In the 2016 incident, one CN conductor was controlling the train with a remote device, known as a beltpack, at the bowl-shaped MacMillan yard just north of Toronto. Using the beltpack, the employee moved the train beyond the yard limits and partly onto downward sloping tracks that led to the mainline before attempting to drive it back into the yard. But the crew did not apply the air brakes on the rail cars. And the locomotive brakes alone were not powerful enough to hold the 9,000-tonne train, which began to roll away at an increasing speed, said Rob Johnston, a TSB manager of rail investigations.

The crew – a foreman and a helper – were both qualified conductors but were inexperienced in that part of the yard, the TSB said in its report. The foreman, normally assigned as a helper, was filling in for a vacationing co-worker.

The TSB report said since the government set the railway qualification standards in 1987, crews have become smaller, beltpacks have become widely used, training programs have been accelerated and the use of managers to run trains has become more common.

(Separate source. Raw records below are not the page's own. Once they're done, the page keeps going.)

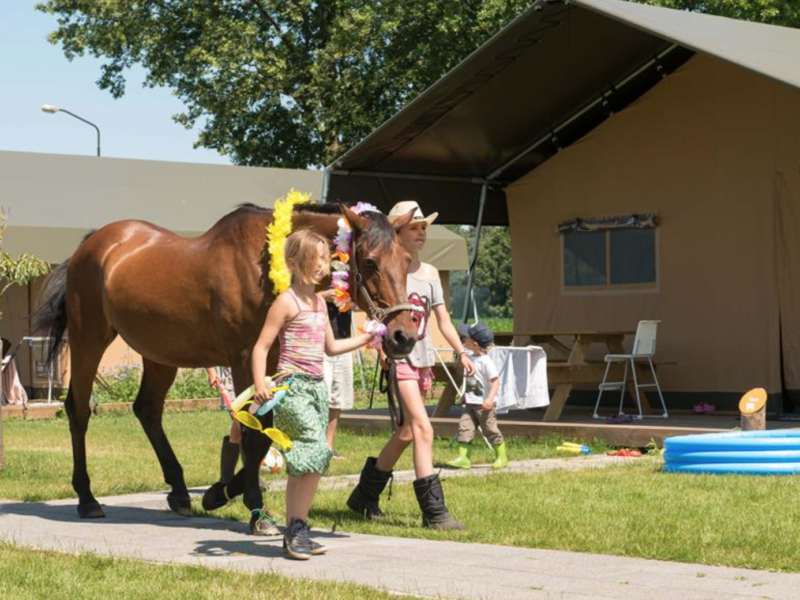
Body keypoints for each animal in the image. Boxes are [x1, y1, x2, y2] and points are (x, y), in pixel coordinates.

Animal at [34, 203, 416, 520]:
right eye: (370, 261)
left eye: (406, 261)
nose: (403, 335)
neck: (265, 263)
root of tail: (91, 245)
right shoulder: (246, 357)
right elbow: (255, 433)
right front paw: (254, 506)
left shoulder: (271, 359)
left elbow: (264, 434)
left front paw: (219, 492)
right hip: (88, 340)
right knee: (79, 410)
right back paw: (87, 498)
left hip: (160, 353)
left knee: (147, 409)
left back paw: (179, 492)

“Here is the problem in a nutshell: Although the crew was qualified according to the regulations that govern employee qualification standards, those regulations do not cover the way work is carried out today. That’s because in the 30 years since those regulations were issued, work has evolved,” Ms. Ackermans said.

She noted beltpacks are an efficient way to assemble and control trains in yards, but also allow railways to use conductors instead of more qualified and experienced engineers. “Yet [an engineer] is the only person who is required to have recurrent training on locomotive operation and train handling, during which they are taught how to anticipate and negotiate changes in terrain.”